Rechtsanwalt Berndorff ist ein gestandener und sympathischer Mann, der sicherlich die sechzig auch schon gut hinter sich gelassen hat. Es dauert noch einen Moment, bis ich mich gedanklich gesammelt habe, doch dann kann ich wieder flüssig und in ganzen Sätzen sprechen. Ich erzähle ihm, wie es zu der Kündigung gekommen ist.
„Ihr Chef dürfte vorm Arbeitsgericht große Probleme bekommen, die Kündigung zu rechtfertigen“, ist die erste Einschätzung des Anwalts. „Was ist denn Ihr Ziel? Wollen Sie Ihren Job zurück oder mit einer Abfindung die Agentur verlassen?“
„Ich kann da auf keinen Fall wieder hin. Der Schmidt würde sich an meinem ganz persönlichen Spießrutenlauf nur belustigen und mir zeigen, wer der Chef ist.“
„Gut. Dann werde ich ein entsprechendes Schreiben aufsetzten und versuchen, eine außergerichtliche Einigung zu erwirken, aus der Ihnen keinerlei Nachteile entstehen. Ich bin zuversichtlich, dass das klappt und sie eine angemessene Abfindung erhalten werden. Schauen Sie dem weiteren Verlauf gelassen entgegen, Frau Bergström.“
Bumm. Das ist der dicke Wackerstein, der mir in diesem Augenblick vom Herzen fällt. Vielleicht wendet sich ja zumindest in dieser Angelegenheit noch alles zum Guten. Wie es mit Frederic weitergeht? Keine Ahnung, dazu muss ich erstmal die Elche in Schweden befragen oder mir von den zigtausend Mücken, die immer in Scharen über mich herfallen, die richtige Antwort injizieren lassen.
Zu Hause habe ich keine Zeit zum Nachdenken, in drei Stunden geht mein Flug.
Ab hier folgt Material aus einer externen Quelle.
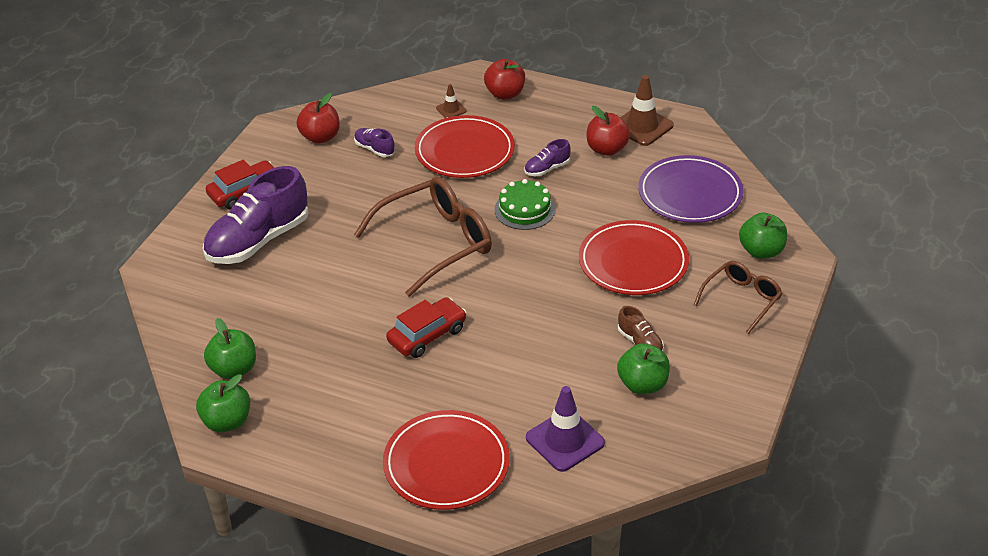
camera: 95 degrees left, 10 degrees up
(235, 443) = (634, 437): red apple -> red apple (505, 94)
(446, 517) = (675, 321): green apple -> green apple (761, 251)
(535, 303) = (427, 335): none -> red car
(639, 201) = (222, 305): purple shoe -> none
Die Reste sind schnell gepackt, die Blumen gegossen, Herd und Bügeleisen sind definitiv aus, schließlich habe ich das mindestens fünfmal geprüft, und auch die Fenster sind verschlossen. Okay, jetzt nur noch das Taxi bestellen und los geht’s.
Vor dem Haus stelle ich meine beiden Koffer und das Handgepäck ordentlich hin, es kann ja nicht mehr lange dauern, bis das Taxi kommt.
„He, Frollein, Sie da!“ Oh nein, das ist die Giftspritze von gegenüber, die samt ihres Dackels auf mich zurollt. „Sie haben gestern wieder geparkt, das ist nicht gut für unseren Zaun“, keift sie mich an, und zu allem Übel brechen auch die Vögel in der Baumkrone über uns in ohrenbetäubendes Gezeter aus.
„Ja, sicher habe ich gestern geparkt, sogar an ganz vielen verschiedenen Stellen. Ich weiß nur nicht, warum ihr armer kleiner Zaun darunter leidet?“ Ich habe keine Ahnung, was die Tante von mir will.
„Sie haben an unserem Zaun geparkt, der könnte verkratzen, wenn Sie Ihre Autotür gegen ihn hauen!“ Sie wird immer lauter, und die Vögel tun es ihr gleich.
„Ja ganz bestimmt!“ Ich kann nur mit dem Kopf schütteln. „Herr, wirf Hirn vom Himmel!“, flehe ich um himmlischen Beistand. Kaum habe ich es ausgesprochen, macht es neben mir platsch und ein toter Maulwurf fällt aus der Baumkrone. Mein Gebet wurde erhört, ich kann es kaum glauben. Die Vögel, die sich offenbar um ihre Beute gestritten haben, sind still, und auch bei meiner Nachbarin zeigt die Schrecksekunde ihre Wirkung. Nur der dicke Dackel wird hektisch und bewegt sich in einer rasenden Geschwindigkeit, die ich nie von ihm erwartet hätte, auf den Maulwurf zu. Jetzt setzt auch die Giftspritze mit ihrem lauten Organ wieder ein und versucht die Aufmerksamkeit ihres Hundes zu erlangen, der sie aber geflissentlich ignoriert.
Ich kann mich vor lauter Lachen kaum noch halten und falle fast über mein Gepäck, doch zum Glück kann der neben mir stehende Taxifahrer Schlimmeres verhindern. Ich habe gar nicht bemerkt, dass er schon da ist.
Die Fahrt zum Flughafen vergeht blitzschnell, denn ich unterhalte mich mit dem netten Taxifahrer angeregt über geifernden Nachbarn und andere Landplagen. Zu meiner eigenen Überraschung verläuft auch das Einchecken reibungslos, und sogar mein um einige Kilo zu schwer geratenes Gepäck wird kommentarlos und ohne Zuschlag akzeptiert. Schweden, ich komme!